● **SUPPLIED DATA**:
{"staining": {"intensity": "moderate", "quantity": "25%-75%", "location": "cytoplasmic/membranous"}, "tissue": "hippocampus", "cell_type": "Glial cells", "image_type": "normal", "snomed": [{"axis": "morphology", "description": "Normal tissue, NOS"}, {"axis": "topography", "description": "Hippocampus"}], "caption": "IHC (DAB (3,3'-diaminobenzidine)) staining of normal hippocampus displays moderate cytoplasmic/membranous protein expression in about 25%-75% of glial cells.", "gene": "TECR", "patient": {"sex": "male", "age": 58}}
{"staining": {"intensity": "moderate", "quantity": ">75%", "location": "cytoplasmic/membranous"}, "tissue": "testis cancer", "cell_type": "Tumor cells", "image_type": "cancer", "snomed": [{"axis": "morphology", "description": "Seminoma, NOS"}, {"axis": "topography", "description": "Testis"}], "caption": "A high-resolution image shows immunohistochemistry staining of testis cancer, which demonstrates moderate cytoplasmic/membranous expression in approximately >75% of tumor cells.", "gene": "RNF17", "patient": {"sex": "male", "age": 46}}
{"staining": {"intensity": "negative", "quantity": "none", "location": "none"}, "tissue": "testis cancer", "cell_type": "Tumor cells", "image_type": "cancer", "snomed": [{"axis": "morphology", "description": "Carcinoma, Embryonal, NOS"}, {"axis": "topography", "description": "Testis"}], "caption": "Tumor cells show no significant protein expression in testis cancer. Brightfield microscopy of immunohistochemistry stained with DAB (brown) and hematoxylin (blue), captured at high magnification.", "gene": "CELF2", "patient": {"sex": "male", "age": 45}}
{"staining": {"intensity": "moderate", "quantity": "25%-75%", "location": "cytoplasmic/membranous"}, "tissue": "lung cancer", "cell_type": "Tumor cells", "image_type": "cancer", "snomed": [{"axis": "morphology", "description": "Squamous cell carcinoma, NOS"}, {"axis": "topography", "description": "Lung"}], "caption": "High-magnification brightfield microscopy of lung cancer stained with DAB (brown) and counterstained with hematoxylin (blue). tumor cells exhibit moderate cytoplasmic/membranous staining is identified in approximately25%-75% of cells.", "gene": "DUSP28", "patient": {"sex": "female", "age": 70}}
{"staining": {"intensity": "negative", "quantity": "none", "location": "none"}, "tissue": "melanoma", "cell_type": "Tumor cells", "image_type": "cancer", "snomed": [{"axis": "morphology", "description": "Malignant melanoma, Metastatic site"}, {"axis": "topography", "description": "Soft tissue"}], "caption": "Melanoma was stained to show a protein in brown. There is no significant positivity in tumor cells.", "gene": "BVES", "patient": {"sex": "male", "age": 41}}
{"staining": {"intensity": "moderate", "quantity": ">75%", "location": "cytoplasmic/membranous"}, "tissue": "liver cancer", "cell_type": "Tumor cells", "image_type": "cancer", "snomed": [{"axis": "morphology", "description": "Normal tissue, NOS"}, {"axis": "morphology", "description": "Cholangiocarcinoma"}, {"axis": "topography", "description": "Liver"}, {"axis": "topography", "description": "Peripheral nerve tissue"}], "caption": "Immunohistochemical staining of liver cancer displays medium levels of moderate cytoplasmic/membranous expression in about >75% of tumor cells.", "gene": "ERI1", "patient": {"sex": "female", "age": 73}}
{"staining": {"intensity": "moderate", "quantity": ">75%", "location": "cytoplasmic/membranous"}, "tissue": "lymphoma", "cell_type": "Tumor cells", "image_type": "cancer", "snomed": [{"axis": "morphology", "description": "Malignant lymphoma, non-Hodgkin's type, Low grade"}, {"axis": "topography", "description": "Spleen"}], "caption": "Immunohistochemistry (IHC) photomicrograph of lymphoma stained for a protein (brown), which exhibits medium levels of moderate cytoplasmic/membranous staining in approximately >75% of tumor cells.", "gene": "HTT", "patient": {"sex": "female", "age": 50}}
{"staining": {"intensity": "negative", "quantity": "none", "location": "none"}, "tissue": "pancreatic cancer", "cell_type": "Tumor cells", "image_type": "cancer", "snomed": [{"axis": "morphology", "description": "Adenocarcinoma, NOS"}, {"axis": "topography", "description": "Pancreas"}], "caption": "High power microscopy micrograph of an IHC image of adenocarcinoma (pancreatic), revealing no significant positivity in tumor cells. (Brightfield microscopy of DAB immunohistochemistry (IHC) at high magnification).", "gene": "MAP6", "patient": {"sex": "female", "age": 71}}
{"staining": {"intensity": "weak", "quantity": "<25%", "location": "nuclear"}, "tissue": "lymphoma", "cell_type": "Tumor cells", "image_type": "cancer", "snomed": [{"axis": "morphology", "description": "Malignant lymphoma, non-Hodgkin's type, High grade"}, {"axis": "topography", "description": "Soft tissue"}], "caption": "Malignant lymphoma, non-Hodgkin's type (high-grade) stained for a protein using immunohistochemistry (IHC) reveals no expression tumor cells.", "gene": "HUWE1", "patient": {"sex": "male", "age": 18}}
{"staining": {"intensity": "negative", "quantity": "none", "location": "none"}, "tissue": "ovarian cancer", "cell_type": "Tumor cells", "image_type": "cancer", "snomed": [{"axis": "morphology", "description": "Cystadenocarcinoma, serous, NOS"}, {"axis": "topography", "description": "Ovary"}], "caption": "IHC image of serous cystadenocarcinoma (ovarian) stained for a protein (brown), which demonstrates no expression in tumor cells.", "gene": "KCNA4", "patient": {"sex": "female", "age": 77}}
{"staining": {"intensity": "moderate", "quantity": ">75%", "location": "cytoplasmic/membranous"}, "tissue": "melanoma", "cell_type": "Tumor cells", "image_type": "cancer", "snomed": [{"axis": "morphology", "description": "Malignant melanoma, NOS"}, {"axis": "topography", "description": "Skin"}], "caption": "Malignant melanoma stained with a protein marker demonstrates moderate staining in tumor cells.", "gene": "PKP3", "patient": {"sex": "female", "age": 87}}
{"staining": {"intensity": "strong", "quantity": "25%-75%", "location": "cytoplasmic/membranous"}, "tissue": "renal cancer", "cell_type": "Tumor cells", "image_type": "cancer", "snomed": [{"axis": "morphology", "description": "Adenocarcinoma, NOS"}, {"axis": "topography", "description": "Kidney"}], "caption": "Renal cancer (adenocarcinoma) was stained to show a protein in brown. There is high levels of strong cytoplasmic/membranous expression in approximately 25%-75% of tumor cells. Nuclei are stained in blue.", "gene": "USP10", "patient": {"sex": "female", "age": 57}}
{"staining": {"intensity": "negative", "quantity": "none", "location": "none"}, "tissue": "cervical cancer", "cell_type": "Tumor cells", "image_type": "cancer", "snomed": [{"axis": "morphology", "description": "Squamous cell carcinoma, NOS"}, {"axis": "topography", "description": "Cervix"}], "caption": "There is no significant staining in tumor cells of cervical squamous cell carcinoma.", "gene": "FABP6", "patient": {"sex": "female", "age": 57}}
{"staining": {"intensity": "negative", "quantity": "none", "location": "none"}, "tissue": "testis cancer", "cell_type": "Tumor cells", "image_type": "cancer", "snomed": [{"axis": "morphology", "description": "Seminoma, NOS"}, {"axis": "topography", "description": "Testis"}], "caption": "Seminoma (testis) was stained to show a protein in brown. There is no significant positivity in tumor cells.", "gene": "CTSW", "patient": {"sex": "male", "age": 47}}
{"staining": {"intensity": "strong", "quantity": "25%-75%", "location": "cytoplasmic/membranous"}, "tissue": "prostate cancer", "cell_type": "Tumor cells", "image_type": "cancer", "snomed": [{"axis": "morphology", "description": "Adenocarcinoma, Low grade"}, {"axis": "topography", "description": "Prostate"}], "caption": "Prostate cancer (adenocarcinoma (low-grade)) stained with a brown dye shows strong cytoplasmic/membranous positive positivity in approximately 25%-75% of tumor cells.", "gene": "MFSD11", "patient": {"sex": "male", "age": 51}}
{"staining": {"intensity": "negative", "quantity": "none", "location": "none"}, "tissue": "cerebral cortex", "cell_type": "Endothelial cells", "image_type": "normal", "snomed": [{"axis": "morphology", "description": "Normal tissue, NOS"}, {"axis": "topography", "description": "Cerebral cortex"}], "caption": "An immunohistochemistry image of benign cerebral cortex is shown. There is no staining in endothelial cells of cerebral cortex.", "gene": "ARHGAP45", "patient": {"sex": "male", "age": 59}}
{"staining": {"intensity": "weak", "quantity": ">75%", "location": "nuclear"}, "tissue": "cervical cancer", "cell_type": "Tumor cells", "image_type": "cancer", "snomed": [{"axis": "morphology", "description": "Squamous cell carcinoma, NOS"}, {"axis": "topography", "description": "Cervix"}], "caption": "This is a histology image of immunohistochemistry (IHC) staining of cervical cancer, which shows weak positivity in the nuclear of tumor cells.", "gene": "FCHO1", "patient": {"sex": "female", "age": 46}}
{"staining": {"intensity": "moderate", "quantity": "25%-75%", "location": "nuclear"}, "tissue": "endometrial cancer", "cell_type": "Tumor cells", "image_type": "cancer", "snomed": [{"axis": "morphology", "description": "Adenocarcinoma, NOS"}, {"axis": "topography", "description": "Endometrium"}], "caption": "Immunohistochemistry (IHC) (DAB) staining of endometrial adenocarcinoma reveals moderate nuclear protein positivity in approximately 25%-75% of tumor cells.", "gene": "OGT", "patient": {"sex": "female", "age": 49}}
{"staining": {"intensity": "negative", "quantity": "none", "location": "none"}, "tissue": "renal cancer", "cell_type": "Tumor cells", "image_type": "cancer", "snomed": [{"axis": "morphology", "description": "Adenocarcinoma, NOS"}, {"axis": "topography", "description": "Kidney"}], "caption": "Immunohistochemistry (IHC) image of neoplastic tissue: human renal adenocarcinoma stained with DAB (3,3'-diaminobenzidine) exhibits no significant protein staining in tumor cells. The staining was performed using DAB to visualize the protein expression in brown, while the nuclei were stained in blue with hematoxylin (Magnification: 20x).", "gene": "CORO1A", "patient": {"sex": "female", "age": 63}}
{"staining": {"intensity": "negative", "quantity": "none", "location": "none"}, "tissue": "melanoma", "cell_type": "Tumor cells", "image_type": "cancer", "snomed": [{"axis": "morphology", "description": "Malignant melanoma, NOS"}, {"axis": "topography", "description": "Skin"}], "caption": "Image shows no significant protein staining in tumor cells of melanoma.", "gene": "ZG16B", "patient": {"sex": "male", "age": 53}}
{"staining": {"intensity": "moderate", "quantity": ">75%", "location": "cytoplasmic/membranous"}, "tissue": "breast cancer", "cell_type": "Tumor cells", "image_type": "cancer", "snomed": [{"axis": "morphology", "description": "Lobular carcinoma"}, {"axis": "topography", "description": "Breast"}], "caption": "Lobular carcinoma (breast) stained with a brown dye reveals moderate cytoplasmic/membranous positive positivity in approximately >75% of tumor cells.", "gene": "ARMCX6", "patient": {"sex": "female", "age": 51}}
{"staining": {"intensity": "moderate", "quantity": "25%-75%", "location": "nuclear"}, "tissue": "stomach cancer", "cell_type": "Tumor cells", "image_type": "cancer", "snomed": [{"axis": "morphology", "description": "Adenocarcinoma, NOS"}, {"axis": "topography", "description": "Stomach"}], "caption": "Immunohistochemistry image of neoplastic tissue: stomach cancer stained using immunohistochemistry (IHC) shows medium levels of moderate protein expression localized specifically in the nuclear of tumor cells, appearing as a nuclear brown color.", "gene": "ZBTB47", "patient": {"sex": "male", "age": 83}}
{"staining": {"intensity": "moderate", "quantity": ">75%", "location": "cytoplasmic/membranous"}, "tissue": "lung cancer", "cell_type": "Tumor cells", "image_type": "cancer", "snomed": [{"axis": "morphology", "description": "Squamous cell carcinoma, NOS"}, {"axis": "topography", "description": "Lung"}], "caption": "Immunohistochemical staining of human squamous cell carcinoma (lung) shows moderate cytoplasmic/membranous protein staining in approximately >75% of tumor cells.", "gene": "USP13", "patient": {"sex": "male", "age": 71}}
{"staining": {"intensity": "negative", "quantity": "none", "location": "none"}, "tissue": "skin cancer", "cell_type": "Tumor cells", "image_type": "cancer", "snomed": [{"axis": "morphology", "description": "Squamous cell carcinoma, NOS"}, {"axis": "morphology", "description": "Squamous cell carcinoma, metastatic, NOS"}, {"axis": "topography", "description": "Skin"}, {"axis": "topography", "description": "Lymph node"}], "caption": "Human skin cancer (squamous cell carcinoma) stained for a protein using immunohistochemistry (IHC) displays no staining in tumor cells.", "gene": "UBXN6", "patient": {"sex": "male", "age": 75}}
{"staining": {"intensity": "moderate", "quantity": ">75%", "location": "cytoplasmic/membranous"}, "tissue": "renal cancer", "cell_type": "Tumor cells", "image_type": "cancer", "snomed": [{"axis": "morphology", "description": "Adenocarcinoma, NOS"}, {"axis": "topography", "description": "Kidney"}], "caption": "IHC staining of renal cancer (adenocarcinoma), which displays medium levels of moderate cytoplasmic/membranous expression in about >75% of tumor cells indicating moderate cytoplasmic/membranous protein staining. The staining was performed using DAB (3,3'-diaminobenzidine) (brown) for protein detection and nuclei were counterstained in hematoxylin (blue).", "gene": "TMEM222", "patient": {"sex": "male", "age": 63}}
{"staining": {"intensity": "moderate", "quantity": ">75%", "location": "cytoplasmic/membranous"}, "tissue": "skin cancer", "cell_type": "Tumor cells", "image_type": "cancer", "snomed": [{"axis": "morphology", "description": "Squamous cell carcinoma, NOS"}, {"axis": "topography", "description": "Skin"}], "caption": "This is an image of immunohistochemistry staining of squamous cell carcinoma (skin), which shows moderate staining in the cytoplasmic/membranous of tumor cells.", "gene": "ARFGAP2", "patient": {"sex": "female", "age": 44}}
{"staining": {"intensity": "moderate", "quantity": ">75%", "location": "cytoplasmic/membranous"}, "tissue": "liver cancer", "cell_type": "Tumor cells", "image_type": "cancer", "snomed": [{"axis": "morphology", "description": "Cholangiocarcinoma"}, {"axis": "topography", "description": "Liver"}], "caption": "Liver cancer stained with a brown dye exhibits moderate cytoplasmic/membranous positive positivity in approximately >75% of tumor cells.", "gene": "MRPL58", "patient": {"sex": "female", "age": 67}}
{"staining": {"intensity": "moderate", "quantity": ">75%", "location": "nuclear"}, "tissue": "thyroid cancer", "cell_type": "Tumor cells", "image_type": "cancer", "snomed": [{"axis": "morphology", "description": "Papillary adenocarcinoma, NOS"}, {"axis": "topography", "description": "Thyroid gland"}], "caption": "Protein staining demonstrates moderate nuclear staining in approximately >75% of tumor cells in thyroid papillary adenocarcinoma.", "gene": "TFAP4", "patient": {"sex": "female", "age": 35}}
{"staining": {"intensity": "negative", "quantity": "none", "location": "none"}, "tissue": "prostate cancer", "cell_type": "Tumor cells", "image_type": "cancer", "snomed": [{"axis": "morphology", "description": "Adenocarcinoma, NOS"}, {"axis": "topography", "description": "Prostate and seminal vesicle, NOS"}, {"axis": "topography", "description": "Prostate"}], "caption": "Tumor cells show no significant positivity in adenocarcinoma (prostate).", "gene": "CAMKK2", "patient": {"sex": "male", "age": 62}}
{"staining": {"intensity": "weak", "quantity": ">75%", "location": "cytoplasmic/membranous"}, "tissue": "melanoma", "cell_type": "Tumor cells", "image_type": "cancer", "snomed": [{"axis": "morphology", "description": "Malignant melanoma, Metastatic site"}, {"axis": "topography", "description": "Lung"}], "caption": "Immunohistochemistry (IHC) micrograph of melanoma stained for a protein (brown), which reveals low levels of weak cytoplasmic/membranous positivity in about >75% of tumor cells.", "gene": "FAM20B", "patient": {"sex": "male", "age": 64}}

● **YOUR GOAL**:
Would you please repeat exactly the lines above, starting at the line with "cancer (adenocarcinoma (low-grade))" and stopping at the line with "is a histology", both included?

● **EXERCISE OUTPUT**:
{"staining": {"intensity": "strong", "quantity": "25%-75%", "location": "cytoplasmic/membranous"}, "tissue": "prostate cancer", "cell_type": "Tumor cells", "image_type": "cancer", "snomed": [{"axis": "morphology", "description": "Adenocarcinoma, Low grade"}, {"axis": "topography", "description": "Prostate"}], "caption": "Prostate cancer (adenocarcinoma (low-grade)) stained with a brown dye shows strong cytoplasmic/membranous positive positivity in approximately 25%-75% of tumor cells.", "gene": "MFSD11", "patient": {"sex": "male", "age": 51}}
{"staining": {"intensity": "negative", "quantity": "none", "location": "none"}, "tissue": "cerebral cortex", "cell_type": "Endothelial cells", "image_type": "normal", "snomed": [{"axis": "morphology", "description": "Normal tissue, NOS"}, {"axis": "topography", "description": "Cerebral cortex"}], "caption": "An immunohistochemistry image of benign cerebral cortex is shown. There is no staining in endothelial cells of cerebral cortex.", "gene": "ARHGAP45", "patient": {"sex": "male", "age": 59}}
{"staining": {"intensity": "weak", "quantity": ">75%", "location": "nuclear"}, "tissue": "cervical cancer", "cell_type": "Tumor cells", "image_type": "cancer", "snomed": [{"axis": "morphology", "description": "Squamous cell carcinoma, NOS"}, {"axis": "topography", "description": "Cervix"}], "caption": "This is a histology image of immunohistochemistry (IHC) staining of cervical cancer, which shows weak positivity in the nuclear of tumor cells.", "gene": "FCHO1", "patient": {"sex": "female", "age": 46}}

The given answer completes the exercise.